Но как бы ни оценивалось отношение сигнификации между архивом и профанным пространством реальности, в любом случае это не затрагивает медиаонтологическую проблематику субмедиального пространства. Медиаонтологический вопрос заключается не в том, каким образом знаки могут (и могут ли вообще) обозначать на медиальной поверхности субмедиальное, скрытое пространство. Вопрос стоит иначе: что скрывается позади знака как материального объекта, как пятна грязи, как какой-нибудь мухи, сидящей на поверхности онтологического сокрытого, — причем независимо от любых возможных значений этого знака? Речь идет о темном, скрытом под плотным знаковым слоем пространстве, таящем для нас, зрителей реального и медиального пространств, тревожную опасность — опасность, которой мы тщетно пытаемся избежать, прибегая к стратегиям текучести и изменчивости.

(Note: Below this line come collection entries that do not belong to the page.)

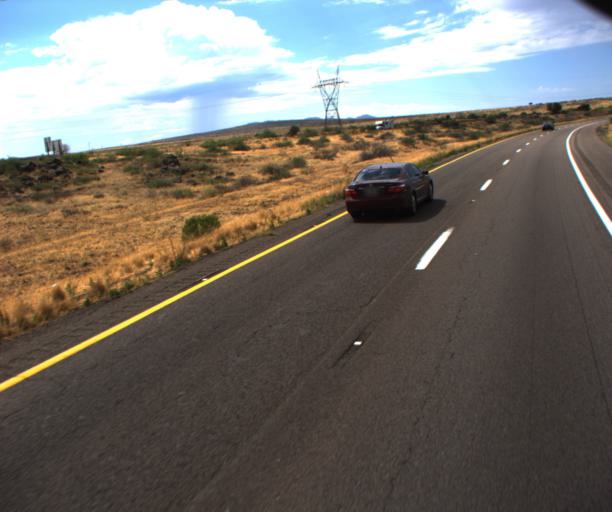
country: US
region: Arizona
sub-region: Yavapai County
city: Cordes Lakes
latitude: 34.2205
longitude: -112.1117
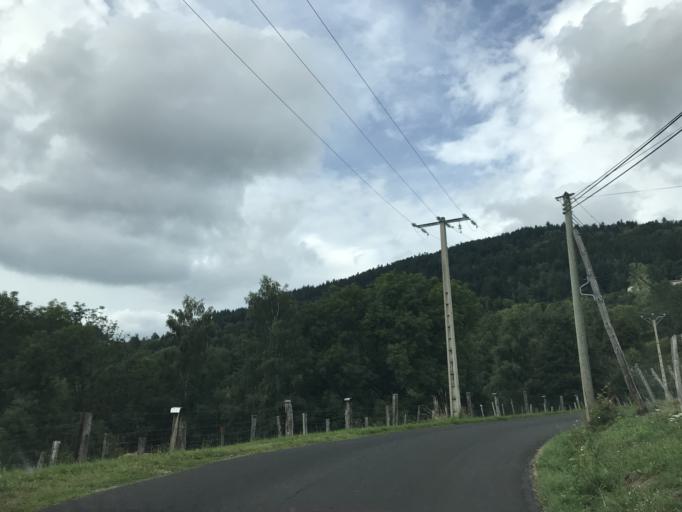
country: FR
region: Auvergne
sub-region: Departement du Puy-de-Dome
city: Job
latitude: 45.6692
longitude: 3.7560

Истина медиального и чрезвычайное положение

Потоки знаков, пересекающие медиальную поверхность, разумеется, не могут быть бесконечными — и мы не нуждаемся в гипотезе бесконечной, божественной субъективности, чтобы представить себе скрытого и втайне управляющего этими знаковыми потоками субъекта в субмедиальном пространстве. Отдельные — «естественные» или технически изготовленные — медиальные носители допускают, в сущности, только две операции со знаками: накопление и трансляцию. Посредством этих двух операций функционирует вся медиальная экономика, оперирующая знаками. Следовательно, знаки не могут течь иначе как при помощи этих операций, причем по специально отведенным для этого медиальным каналам от одного накопителя к другому. Накопительные возможности любых носителей знаков, так же как возможности трансляции связывающих их каналов, остаются при этом ограниченными и конечными. Одно это обстоятельство делает совершенно неубедительными разговоры о бесконечных знаковых потоках.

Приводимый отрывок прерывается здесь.